Each year, we receive around 2,000 entries for the SABRE Awards competition. Most of them are very good. They follow a template for success that most firms understanding: research; insights derived from that research; a strategy that springs from that insight; execution across multiple channels, with traditional and digital and social media integrated into the campaign; and finally, results, hopefully with a focus on the bottom line. In other words, most of the campaigns we see were well-planned, well-executed and successful. So the question is, what separates the winners from the certificates of excellence? What separates the five finalists for the Platinum SABRE, our “best in show” award, from all the other winners? One of the things that makes the SABREs different from many other awards competitions is that we don’t have a rigid scoring system. We don’t believe that every PR campaign can be evaluated against a template that allocates 10 points to research, 10 points for strategy, 10 points for creativity (sometimes the creative idea is a 20). We do believe that our judges—all of them veterans who have paid for or worked on great campaigns—all have something interesting to add to the discussion about why one campaign is better than another, and they all know what good public relations look like. I can’t speak for all of our judges, because they all have a slightly different perspective, but I can talk about some of the things that make the great stand out from the good. Below are some of the questions I ask myself when I read through SABRE case studies. I don’t think I’ve ever seen an entry that could answer yes to all of these questions; some probably couldn’t answer yes to more than one or two—but it can’t hurt to ask yourself the same questions as you write your summary, and maybe change the emphasis a little so your campaign stands out a little more.
  1. Did it take courage? Was the agency brave to suggest the strategy it did? Was the client brave to agree to it? Courage comes in many forms—admitting a mistake, fighting for an unpopular principle, taking a creative risk, breaking a taboo.
  2. Was it authentic? Did the core creative idea seem to arrive organically from the DNA of the company? Was it a true reflection of the organization’s mission, its vision, its values? Did the explicit or implicit story it told about the company fit with the way customers, employees and community actually experience the company and its brands?
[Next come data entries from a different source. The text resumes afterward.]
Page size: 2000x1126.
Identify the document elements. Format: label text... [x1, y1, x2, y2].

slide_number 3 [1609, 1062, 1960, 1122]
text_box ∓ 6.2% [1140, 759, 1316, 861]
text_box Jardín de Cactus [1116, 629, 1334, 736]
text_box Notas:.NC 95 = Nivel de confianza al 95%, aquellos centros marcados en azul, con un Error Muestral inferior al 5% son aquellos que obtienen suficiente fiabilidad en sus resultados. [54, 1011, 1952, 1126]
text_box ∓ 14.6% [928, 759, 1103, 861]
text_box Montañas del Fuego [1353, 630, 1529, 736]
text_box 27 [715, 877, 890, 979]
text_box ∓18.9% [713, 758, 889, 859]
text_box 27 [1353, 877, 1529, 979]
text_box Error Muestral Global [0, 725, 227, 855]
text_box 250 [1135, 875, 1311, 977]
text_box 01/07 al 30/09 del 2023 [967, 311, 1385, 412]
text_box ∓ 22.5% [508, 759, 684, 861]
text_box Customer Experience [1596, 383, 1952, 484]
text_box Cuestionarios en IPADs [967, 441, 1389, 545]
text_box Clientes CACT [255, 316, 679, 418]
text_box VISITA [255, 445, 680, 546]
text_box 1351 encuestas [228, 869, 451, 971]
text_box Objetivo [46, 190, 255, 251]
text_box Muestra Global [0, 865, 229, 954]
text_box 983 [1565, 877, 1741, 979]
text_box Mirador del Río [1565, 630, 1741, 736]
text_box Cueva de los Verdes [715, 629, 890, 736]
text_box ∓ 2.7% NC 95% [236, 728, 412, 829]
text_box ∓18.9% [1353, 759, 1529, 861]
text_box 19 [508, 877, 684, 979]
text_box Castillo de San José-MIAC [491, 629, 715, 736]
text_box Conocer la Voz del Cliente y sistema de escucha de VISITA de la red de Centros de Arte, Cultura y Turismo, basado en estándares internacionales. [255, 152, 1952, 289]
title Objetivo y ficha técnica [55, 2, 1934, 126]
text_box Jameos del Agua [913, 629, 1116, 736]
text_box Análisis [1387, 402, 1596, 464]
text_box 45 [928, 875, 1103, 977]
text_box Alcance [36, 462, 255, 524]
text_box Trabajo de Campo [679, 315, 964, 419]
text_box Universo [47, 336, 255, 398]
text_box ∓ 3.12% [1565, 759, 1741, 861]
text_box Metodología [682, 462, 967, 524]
  3. Was it engaging? In the past, it might have been enough for a public relations campaign to deliver a message. But the best campaigns today go beyond that, prompting engagement, encouraging the audience to respond both emotionally and in some tangible way: joining the conversation, participating in the debate, offering feedback, getting involved in a cause or issue.
  4. Was it shareable? Public relations campaigns have always been about persuading people to share information. In the past, it was typically a journalist sharing with his or her readers. But today it can involve almost any audience—bloggers, influencers, opinion leaders, ordinary people—sharing with their friends, via social media or good old-fashioned conversation, amplifying the message and giving it credibility and immediacy.
  5. Was it sticky? Did the campaign lead to a single transaction or did it contribute toward a lasting relationship? Some campaigns are fleetingly amusing, a momentary distraction; others leave a lasting impression about the company or the brand, usually by making an emotional connection, convincing stakeholders that the company genuinely cares about something close to their hearts.
  6. Was it ethical? Honesty has always been important. It is even more important today, because in an age of radical transparency any dishonesty—and manipulation or deceit—will be discovered so much more quickly and punished so much more severely than in the past.
  7. Did it change behavior? There are two ways in which good public relations campaigns can change behavior. The first is by affecting the behavior of the audience (employees, consumers, voters, communities) so that they are more supportive of an organization’s objectives. Less common—but often more meaningful in terms of long-term relationship building—a good PR campaign can change the behavior of the organization and its management, bringing it into alignment with stakeholder expectations. Great campaigns may do both.
As I said, I don’t believe I have ever encountered a campaign that scored the highest marks on all seven of these questions. But they are good questions to ask as you prepare to tell the story of your campaign to the judges. They are probably also good questions to ask as you start to plan your campaign in the first place.